### Problem to work on
Reproduce every line of the data below word for word, leaving out the pictures.

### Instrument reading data

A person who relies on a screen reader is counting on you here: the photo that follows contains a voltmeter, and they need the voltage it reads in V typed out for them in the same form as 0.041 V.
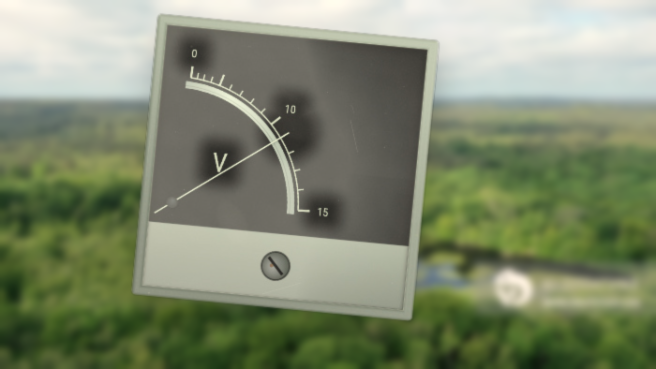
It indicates 11 V
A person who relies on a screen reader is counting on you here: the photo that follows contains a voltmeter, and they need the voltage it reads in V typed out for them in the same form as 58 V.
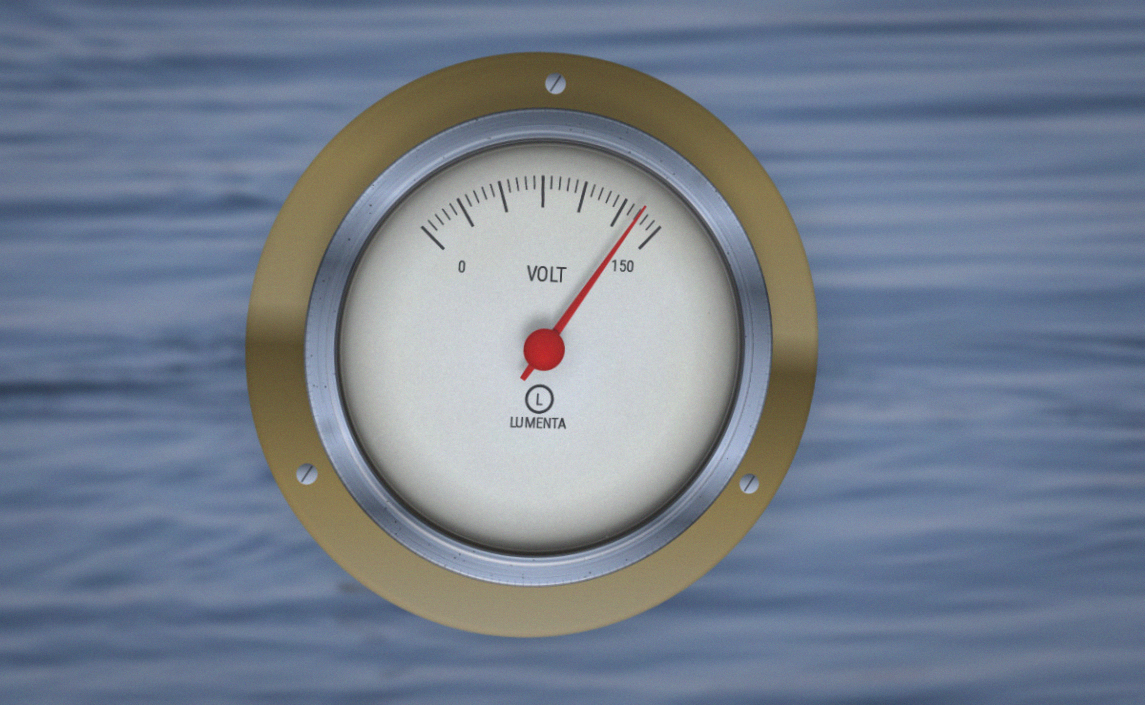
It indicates 135 V
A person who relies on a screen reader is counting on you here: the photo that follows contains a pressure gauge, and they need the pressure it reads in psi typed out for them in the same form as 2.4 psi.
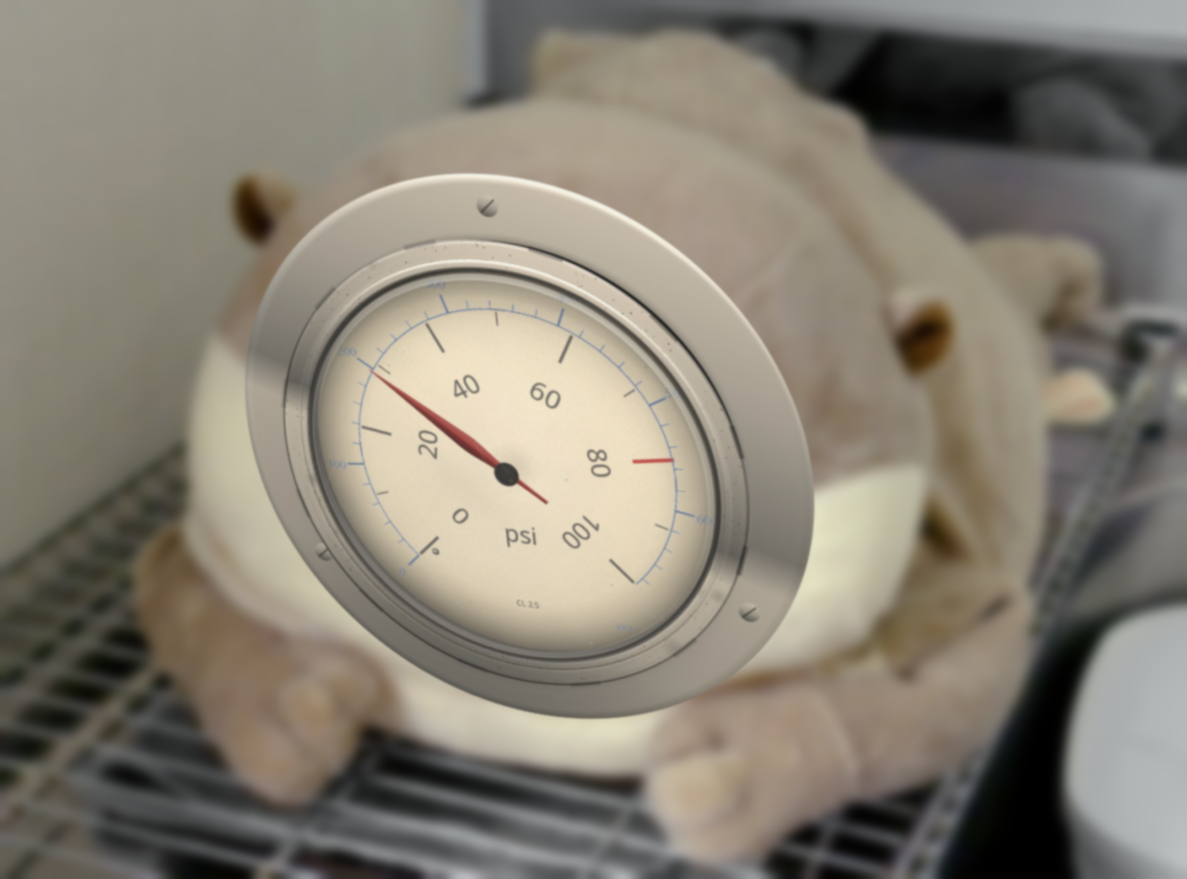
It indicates 30 psi
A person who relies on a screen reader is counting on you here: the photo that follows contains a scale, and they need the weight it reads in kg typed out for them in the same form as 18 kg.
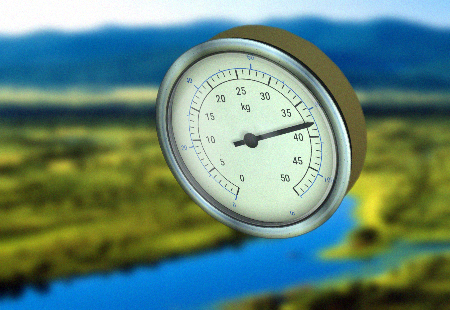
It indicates 38 kg
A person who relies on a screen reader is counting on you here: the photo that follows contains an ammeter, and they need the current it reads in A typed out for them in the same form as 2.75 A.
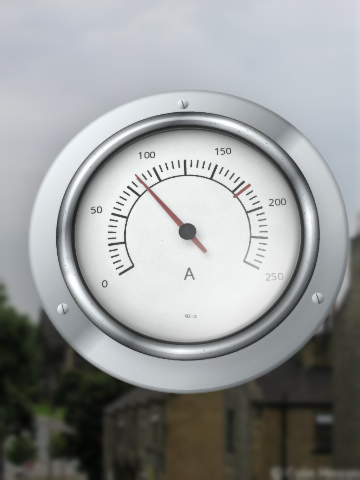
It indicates 85 A
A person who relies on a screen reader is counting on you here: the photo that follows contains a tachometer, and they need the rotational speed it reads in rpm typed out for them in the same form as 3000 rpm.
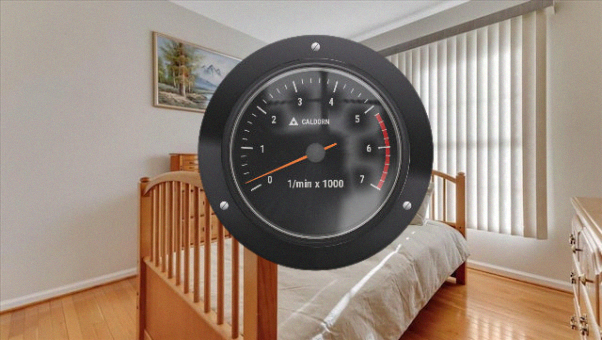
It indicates 200 rpm
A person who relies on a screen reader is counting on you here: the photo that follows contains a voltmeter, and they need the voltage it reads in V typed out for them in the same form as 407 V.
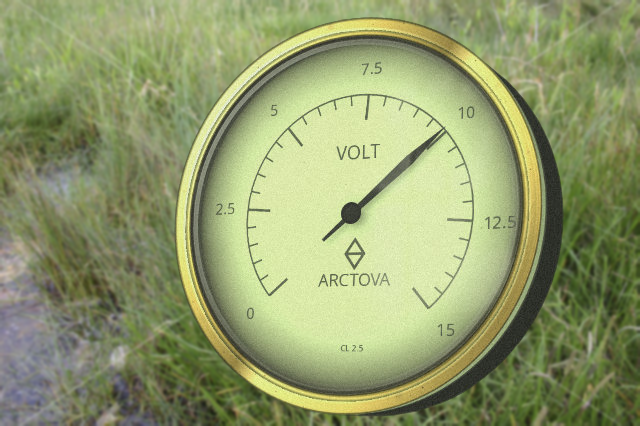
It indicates 10 V
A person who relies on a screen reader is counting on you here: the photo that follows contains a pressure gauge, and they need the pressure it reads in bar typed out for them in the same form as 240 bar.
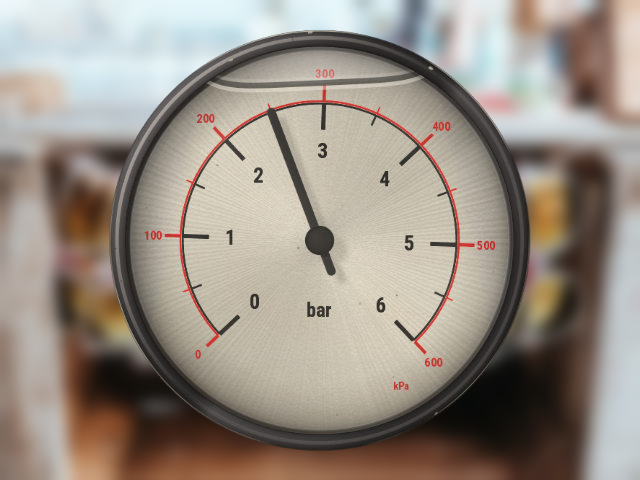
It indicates 2.5 bar
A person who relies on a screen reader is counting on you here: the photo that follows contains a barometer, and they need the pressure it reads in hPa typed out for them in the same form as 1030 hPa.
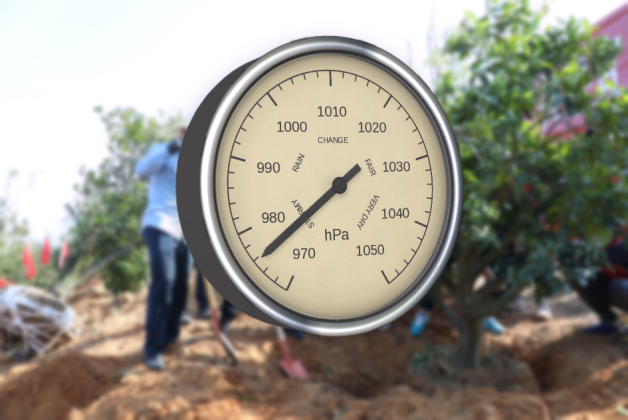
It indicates 976 hPa
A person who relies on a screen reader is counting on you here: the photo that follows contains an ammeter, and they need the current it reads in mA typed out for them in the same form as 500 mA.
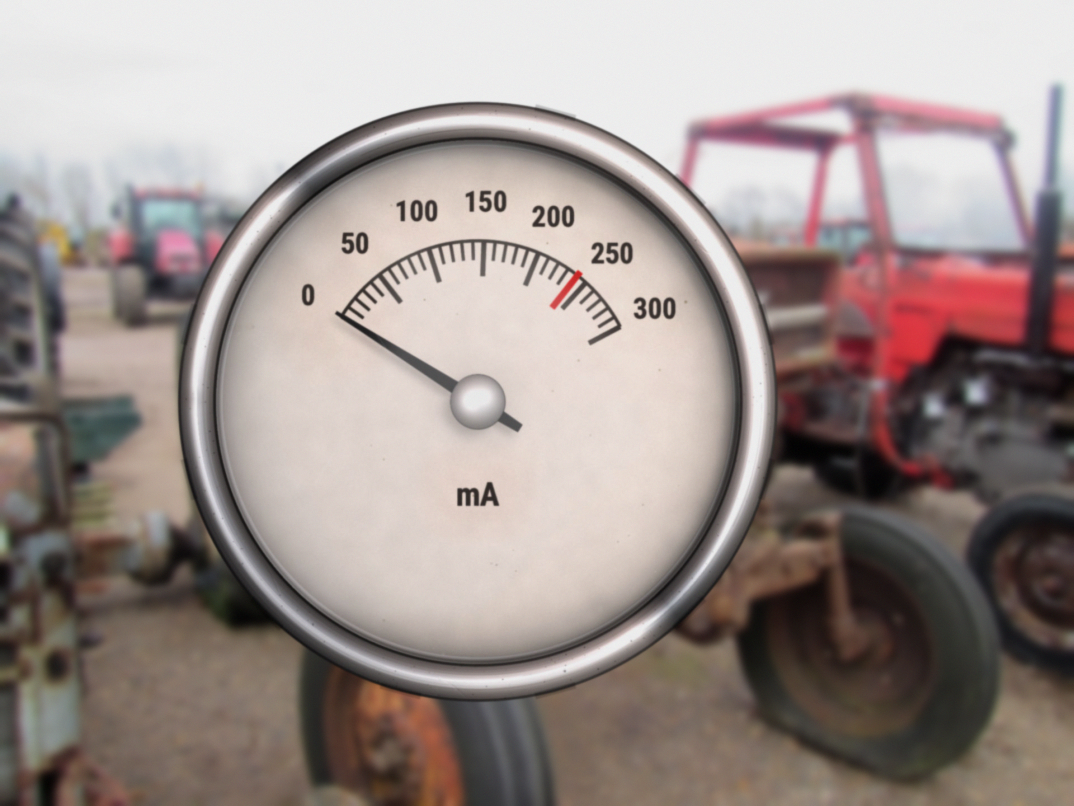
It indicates 0 mA
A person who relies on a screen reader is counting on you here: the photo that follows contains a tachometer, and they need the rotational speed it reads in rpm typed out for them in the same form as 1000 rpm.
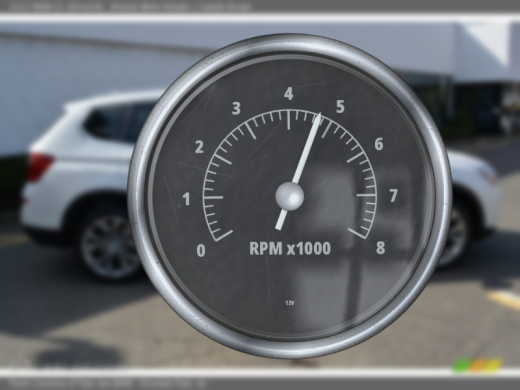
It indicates 4700 rpm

### Response below
A person who relies on a screen reader is counting on you here: the photo that follows contains a voltmeter, and they need the voltage it reads in V typed out for them in the same form as 0.041 V.
It indicates 11 V
A person who relies on a screen reader is counting on you here: the photo that follows contains a voltmeter, and they need the voltage it reads in V typed out for them in the same form as 58 V.
It indicates 135 V
A person who relies on a screen reader is counting on you here: the photo that follows contains a pressure gauge, and they need the pressure it reads in psi typed out for them in the same form as 2.4 psi.
It indicates 30 psi
A person who relies on a screen reader is counting on you here: the photo that follows contains a scale, and they need the weight it reads in kg typed out for them in the same form as 18 kg.
It indicates 38 kg
A person who relies on a screen reader is counting on you here: the photo that follows contains an ammeter, and they need the current it reads in A typed out for them in the same form as 2.75 A.
It indicates 85 A
A person who relies on a screen reader is counting on you here: the photo that follows contains a tachometer, and they need the rotational speed it reads in rpm typed out for them in the same form as 3000 rpm.
It indicates 200 rpm
A person who relies on a screen reader is counting on you here: the photo that follows contains a voltmeter, and they need the voltage it reads in V typed out for them in the same form as 407 V.
It indicates 10 V
A person who relies on a screen reader is counting on you here: the photo that follows contains a pressure gauge, and they need the pressure it reads in bar typed out for them in the same form as 240 bar.
It indicates 2.5 bar
A person who relies on a screen reader is counting on you here: the photo that follows contains a barometer, and they need the pressure it reads in hPa typed out for them in the same form as 1030 hPa.
It indicates 976 hPa
A person who relies on a screen reader is counting on you here: the photo that follows contains an ammeter, and they need the current it reads in mA typed out for them in the same form as 500 mA.
It indicates 0 mA
A person who relies on a screen reader is counting on you here: the photo that follows contains a tachometer, and they need the rotational speed it reads in rpm typed out for them in the same form as 1000 rpm.
It indicates 4700 rpm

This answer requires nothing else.